3 Cette remarque signale que la théorie critique de la valeur n’est pas une sorte de déterminisme recommandant d’attendre patiemment la fin du capitalisme. Cette fin pourrait bien sûr prendre du temps, mais laisser la dynamique capitaliste suivre son cours, c’est laisser le capitalisme s’effondrer dans une catastrophe totale où il entraînera une planète complètement pillée et une humanité complètement détruite.
Plus d'informations sur les causeries lilloises autour de la Critique radicale de la valeur : voir ici
Bibliographie non-exhaustive sur l'effondrement du capitalisme :
A contre-pied des débris du marxisme traditionnel qui situe la contradiction de base du capitalisme dans le rapport antagoniste entre les classes sociales du capitalisme (le marxisme traditionnel confond généralement la contradiction capitaliste avec l'antagonisme social qu'elle constitue au niveau des classes, cf. Moishe Postone sur ce point), ou entre les forces productives (assimilées à l'industrie) et les rapports sociaux capitalistes (assimilés à la propriété privée des moyens de production et au marché), dans les « Grundrisse », Marx a donné quelques indications fondamentales pour penser une contradiction beaucoup plus profonde de la formation sociale capitaliste, une contradiction de base qui pousse nécessairement le capitalisme a scier la branche sur laquelle il est assis.
Robert Kurz en a fait une lecture très percutante, avec Marx mais aussi au-delà de Marx, et qui n'a rien d'une démarche objectiviste et quiétiste qui nous permettrait de dire qu'il suffirait d'attendre l'effondrement du capitalisme pour que s'ouvre les portes de l'émancipation sociale, au contraire ! Sur la crise de la valeur et la limite interne absolue du capitalisme peu de textes hélas ont été traduits de l'allemand.
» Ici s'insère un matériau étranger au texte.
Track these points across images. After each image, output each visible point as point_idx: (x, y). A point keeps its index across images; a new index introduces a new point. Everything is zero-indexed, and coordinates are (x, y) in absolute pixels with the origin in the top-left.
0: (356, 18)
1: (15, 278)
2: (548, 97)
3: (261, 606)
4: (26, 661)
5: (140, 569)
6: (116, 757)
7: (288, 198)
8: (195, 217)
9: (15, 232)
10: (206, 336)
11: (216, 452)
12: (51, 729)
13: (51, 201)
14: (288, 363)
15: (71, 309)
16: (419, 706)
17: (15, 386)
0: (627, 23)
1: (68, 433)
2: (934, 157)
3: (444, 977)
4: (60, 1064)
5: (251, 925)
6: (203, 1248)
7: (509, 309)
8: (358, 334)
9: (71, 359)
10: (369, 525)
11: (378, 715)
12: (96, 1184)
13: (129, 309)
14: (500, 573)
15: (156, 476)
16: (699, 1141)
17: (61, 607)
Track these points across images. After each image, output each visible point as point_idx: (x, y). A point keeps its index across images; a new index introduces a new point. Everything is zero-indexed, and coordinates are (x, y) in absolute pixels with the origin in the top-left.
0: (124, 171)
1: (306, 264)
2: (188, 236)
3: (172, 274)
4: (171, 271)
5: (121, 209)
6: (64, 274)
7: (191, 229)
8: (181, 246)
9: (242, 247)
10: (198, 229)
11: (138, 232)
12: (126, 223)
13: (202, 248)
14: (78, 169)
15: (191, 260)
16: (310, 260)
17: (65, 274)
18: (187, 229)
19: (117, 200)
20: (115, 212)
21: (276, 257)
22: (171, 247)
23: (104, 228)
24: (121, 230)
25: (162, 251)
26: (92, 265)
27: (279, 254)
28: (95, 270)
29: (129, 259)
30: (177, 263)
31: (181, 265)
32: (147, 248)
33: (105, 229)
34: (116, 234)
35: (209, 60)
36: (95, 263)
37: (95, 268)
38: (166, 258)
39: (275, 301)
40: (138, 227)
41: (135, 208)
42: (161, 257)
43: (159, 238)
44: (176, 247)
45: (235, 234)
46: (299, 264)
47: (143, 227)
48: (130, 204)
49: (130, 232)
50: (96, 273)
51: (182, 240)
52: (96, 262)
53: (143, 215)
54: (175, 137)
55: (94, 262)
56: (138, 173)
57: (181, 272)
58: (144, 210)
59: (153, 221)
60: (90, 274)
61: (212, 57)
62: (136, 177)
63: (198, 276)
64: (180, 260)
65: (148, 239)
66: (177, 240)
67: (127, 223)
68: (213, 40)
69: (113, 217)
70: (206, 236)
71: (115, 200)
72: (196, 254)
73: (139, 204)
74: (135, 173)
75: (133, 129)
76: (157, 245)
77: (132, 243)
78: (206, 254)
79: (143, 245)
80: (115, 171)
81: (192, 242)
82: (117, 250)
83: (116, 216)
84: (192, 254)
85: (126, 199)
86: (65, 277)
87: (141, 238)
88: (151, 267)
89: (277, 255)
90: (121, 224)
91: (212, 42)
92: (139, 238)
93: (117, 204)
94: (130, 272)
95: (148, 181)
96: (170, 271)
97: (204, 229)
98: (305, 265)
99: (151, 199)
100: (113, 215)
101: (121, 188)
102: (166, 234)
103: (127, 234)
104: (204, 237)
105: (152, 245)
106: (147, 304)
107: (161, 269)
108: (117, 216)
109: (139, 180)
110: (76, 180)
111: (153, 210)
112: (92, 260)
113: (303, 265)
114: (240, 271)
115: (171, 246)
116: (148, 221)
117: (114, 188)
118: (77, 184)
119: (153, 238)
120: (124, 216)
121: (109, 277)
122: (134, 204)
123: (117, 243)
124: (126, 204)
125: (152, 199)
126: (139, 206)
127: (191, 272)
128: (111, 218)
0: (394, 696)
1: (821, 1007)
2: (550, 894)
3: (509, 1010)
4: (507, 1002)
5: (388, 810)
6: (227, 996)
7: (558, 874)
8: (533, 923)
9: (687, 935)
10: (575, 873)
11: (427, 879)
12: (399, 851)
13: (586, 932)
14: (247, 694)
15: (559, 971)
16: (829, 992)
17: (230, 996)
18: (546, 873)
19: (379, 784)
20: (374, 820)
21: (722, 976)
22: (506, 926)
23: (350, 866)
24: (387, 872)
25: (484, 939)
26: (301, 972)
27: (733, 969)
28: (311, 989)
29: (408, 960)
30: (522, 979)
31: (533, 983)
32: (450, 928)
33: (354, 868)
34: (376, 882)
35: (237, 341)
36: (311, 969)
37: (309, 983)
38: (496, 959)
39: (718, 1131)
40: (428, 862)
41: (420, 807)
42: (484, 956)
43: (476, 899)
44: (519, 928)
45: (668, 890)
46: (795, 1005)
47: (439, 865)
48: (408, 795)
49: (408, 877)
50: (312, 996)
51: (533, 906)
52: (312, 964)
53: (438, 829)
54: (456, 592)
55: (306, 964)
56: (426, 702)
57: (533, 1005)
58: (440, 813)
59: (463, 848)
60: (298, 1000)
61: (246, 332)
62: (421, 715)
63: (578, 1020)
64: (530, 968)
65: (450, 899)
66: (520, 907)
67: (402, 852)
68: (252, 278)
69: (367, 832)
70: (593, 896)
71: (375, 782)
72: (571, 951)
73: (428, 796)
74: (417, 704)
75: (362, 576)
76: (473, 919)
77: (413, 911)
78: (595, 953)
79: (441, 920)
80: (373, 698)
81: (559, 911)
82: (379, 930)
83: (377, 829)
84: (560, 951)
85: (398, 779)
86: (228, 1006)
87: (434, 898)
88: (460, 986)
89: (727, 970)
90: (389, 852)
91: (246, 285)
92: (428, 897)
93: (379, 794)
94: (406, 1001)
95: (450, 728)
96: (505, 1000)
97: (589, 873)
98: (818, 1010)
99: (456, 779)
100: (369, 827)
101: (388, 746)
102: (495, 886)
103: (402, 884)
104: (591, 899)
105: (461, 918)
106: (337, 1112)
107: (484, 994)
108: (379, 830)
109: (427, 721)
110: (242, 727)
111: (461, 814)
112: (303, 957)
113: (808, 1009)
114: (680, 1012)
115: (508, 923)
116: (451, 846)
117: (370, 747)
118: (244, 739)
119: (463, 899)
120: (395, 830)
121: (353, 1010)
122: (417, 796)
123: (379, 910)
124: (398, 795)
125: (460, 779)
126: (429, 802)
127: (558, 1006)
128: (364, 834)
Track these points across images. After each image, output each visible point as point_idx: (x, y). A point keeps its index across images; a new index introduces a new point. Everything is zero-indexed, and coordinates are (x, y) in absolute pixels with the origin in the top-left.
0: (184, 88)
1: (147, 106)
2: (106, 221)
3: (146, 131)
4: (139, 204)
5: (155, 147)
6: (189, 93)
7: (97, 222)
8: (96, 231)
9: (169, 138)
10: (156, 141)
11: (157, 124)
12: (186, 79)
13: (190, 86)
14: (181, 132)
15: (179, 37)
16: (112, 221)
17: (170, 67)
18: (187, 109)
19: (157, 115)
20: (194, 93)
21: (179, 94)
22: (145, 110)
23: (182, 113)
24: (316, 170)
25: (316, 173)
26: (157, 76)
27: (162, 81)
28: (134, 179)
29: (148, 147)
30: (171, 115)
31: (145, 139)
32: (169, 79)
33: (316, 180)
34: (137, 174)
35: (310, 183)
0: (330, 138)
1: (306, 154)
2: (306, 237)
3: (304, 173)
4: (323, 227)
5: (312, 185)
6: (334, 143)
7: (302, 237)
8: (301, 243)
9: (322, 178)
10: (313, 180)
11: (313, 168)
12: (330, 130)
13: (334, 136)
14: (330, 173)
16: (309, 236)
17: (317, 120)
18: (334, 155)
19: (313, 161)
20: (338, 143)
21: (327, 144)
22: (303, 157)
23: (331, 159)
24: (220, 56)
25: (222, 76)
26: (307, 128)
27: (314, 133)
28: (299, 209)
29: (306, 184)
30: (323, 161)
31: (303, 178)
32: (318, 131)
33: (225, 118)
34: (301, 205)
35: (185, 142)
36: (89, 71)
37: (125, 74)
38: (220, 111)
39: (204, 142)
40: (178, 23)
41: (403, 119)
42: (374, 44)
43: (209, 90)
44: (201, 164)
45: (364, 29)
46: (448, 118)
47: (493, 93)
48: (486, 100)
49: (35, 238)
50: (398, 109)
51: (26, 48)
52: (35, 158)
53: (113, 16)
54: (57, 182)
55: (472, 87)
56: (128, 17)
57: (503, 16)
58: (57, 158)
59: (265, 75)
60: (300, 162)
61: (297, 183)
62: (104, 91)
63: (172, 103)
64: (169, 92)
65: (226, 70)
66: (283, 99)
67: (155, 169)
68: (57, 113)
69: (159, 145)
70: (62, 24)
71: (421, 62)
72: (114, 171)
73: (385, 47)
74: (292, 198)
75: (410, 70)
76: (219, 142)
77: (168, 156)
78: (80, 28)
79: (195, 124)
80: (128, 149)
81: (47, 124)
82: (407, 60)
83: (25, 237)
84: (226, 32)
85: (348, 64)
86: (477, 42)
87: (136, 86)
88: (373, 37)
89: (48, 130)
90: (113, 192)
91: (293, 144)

Au-delà des précédentes théories de la crise d'effondrement de Rosa Luxemburg, Henryk Grossmann ou Paul Mattick, au-delà de la seule fameuse baisse tendancielle du taux de profit, Robert Kurz entre le milieu des années 1980 et les années 2010, a refondé de fond en comble une théorie forte de l'effondrement du capitalisme. De nombreux éléments se trouvent dans les ouvrages de Robert Kurz, notamment « L'Effondrement de la modernisation » (1991), tandis que le livre de plus de 820 pages, « Schwarzbuch Kapitalismus » (Le Livre noir du capitalisme), publié chez Eichborn en 1999 (réédition en Allemagne en 2009 chez le même éditeur), comporte un long essai sur l'histoire de la troisième révolution industrielle, qui est central pour comprendre le mécanisme décrit de l'effondrement de la masse totale de la valeur au niveau de la totalité sociale (notamment les pp. 622-801 de ce livre). En allemand toujours, il faut également se reporter au livre de Norbert Trenkle et Ernst Lohoff, « La Grande dévaluation » (2012), dont quelques présentations rapides ont été traduites, même si ce livre mériterait d'être intégralement traduit en Français car la compétence de Trenkle sur l'économie est précise et le propos clairement exposé. Robert Kurz a publié également en 2012, « Geld ohne Wert. Grundrisse zu einer transformation der kritik der politischen ökonomie » (Horlemann), un important ouvrage théorique que nous vous conseillons tout particulièrement, et sur lequel Anselm Jappe fera paraître prochainement une longue recension, nous vous en reparlerons.
Hormis cette littérature germanophone non-exhaustive, on pourra renvoyer en Français à quelques textes traduits en Français dans cette rubrique du présent site, ainsi qu'à la courte présentation de la crise de la valeur dans le livre d'Anselm Jappe, « Les Aventures de la marchandise. Pour une nouvelle critique de la valeur » (Denoël, 2003). On peut également renvoyer au recueil de chroniques de Robert Kurz publiées dans la presse européenne et brésilienne, mais qui ne sont pas des textes théoriques à proprement parlé, et qui sont parues chez les éditions Lignes sous le titre « Vies et mort du capitalisme. Chroniques de la crise » (Lignes, 2011). Un aperçu de la théorie de l'effondrement kurzienne y est disponible pour le lecteur francophone curieux.